It seems wherever we turn, all we hear and see in the financial press is what happening in Europe, and in particular, Greece. We would like to put some historical context around the current situation and discuss the investment implications. We truly feel for those affected by the current financial crisis overseas. As business owners ourselves, we have a soft spot for those individuals and companies just trying to make a living and support their families. Greece represents just 2% of the Eurozone economy and less than 0.5% of the world economy. For reasons we’ll explain below, we believe the investment implications of what is coming out of Europe is mostly just noise.
Not too long ago, there was a region of the world whose currencies suddenly and dramatically were devalued, causing a major drop in the stock markets of the countries in the region, defaults on debt payments, political upheaval, an eventual bailout by the IMF (International Monetary Fund), and the largest one day drop in our stock market EVER!

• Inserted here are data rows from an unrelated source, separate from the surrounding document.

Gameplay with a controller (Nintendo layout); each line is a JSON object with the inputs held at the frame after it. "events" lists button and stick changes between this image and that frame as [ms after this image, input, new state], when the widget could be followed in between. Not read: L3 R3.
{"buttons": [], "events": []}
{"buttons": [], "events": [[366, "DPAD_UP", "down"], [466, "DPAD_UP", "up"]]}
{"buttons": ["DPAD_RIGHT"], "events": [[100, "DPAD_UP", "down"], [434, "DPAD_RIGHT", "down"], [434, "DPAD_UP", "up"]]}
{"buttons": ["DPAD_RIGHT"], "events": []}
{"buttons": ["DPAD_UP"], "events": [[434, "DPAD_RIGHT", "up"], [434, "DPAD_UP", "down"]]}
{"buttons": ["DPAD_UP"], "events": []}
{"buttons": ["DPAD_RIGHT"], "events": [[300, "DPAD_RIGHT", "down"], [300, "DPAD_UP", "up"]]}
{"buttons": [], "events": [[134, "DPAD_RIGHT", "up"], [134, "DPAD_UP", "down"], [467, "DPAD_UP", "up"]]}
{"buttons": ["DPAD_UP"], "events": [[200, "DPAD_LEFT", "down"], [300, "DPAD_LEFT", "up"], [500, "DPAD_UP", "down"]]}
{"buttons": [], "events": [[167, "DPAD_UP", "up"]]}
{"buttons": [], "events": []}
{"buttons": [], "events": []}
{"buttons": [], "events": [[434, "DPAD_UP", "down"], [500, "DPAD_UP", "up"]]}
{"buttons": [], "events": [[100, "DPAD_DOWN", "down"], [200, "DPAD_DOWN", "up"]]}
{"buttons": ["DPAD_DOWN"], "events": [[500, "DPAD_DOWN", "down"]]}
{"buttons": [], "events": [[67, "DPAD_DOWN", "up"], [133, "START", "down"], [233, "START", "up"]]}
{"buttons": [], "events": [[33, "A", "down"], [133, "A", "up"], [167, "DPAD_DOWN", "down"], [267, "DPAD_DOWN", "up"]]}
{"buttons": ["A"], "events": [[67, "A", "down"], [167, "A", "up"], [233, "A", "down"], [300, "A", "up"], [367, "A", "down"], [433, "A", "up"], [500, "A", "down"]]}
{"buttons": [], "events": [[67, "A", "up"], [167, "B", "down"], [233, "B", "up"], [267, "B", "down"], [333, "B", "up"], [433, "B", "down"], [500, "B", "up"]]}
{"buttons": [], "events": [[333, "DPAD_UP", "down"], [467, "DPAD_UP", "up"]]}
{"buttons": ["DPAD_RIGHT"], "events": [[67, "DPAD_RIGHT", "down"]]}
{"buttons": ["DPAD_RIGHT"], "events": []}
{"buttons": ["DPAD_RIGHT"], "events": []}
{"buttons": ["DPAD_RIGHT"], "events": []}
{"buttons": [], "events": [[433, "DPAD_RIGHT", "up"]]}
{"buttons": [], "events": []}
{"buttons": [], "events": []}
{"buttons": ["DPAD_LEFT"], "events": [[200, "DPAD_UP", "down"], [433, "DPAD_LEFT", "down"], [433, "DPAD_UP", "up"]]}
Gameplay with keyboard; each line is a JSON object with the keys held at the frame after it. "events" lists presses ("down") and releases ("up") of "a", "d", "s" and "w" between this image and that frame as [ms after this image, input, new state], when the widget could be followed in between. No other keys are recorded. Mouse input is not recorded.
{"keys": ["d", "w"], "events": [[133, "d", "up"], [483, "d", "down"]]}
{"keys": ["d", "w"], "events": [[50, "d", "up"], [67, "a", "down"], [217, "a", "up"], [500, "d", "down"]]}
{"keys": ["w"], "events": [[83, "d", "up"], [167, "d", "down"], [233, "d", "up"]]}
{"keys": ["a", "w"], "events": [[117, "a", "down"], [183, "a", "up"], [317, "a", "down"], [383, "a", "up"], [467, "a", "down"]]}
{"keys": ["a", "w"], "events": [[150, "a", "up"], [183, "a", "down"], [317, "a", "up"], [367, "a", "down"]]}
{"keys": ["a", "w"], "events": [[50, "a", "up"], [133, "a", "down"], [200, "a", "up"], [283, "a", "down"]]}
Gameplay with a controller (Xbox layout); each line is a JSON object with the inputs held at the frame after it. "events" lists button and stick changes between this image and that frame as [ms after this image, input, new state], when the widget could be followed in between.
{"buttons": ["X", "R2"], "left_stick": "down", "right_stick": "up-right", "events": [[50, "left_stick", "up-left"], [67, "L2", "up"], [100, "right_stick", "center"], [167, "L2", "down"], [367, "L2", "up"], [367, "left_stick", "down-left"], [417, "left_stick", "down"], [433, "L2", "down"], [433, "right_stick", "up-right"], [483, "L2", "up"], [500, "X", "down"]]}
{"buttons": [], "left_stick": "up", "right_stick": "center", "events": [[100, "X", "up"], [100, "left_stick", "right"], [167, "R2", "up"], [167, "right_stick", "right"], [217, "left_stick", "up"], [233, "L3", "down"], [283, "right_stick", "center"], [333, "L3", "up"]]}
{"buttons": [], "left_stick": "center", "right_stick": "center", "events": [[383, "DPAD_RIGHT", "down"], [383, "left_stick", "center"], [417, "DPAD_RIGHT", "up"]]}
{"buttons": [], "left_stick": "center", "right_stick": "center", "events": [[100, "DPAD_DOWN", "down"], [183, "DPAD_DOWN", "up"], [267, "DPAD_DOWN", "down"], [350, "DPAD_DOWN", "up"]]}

It was the Asian financial crisis that began in July 1997 – embroiling the Southeast Asian states of Thailand, Malaysia, Singapore, Indonesia, Hong Kong, and South Korea (as well as China). Over the previous decade, these countries had registered some of the most impressive economic growth rates in the world – expanding by 6% to 9% per annum, as measured by Gross Domestic Product. It was in October 1998 that the Dow Jones Industrial Average fell more than 500 points (at that time, the biggest one day point drop ever). And yet, by early 1999 (less than 20 months later), the crisis had worked itself out. Looking back on it now, it was just a blip in the global capital markets.
What is going on in Greece is in many ways similar to what happened in Latin America in the 1980s, and Asia and Russia in 1998. These types of debt crises happen on a fairly frequent basis, and the cause is always the same even though the characters change each decade. In each of these cases a country or a group of countries borrow too much money and find it necessary to take drastic steps to work their way out of debt. Lax accounting and financial standards – as well as sketchy politics usually contribute to the problem. Even the United States is not immune from such crises from time to time. The greater threat is to the Euro (the currency). Though we wouldn’t be surprised to see the Euro continue to depreciate versus the U.S. Dollar, European stocks as a whole remain attractively valued and compelling investments.
This is not to say we expect the recovery in Greece to resemble what we saw Asia – there are numerous differences. However, Greece is not going away. As we have long explained to clients, our company invests in companies, not economies. And companies can profit regardless of the local economy or the best intentions of politicians and their policies.
We wish Greece the best and look forward to visiting again soon (especially Santorini). The bottom line is that the events in Greece validate our investment strategy of managing portfolios to each client’s specific needs – while being diversified and maintaining discipline. No one knows for sure what will happen in Greece. We do know, however, that capitalism works and you should not change your long term investment strategy based on short term market conditions. We view these periodic episodes as a normal part of investing on a global basis. Periods of short term volatility should be expected – and even welcomed – because they help cleanse the global economic system and often set the stage for future growth.
By the way, what if you had the gall/ foresight/ discipline to buy a dumb old basket (or index) of stocks of these emerging Asian countries on 1/1/99 (after many of these markets had lost more than 70% of their value) and held them 16.5 years till 6/30/15 – how might you have done? Using the MSCI All World Asia Ex Japan Index as a benchmark, your investment would have increased by 334%. More than three fold in less than 17 years – pretty darn great! What about a similar investment in the Standard & Poor’s 500 Index (U.S. Large Company Stocks): 128%.
Looking forward, we remain incredibly upbeat about what lies ahead for investors. Despite what the media reports, we find many reasons to be optimistic for those disciplined investors that understand the power of time value of money, diversification, and cost/tax management. While no two financial crises are exactly the same, there are certain common threads that give us comfort that we will rise after we stumble and all be stronger for it.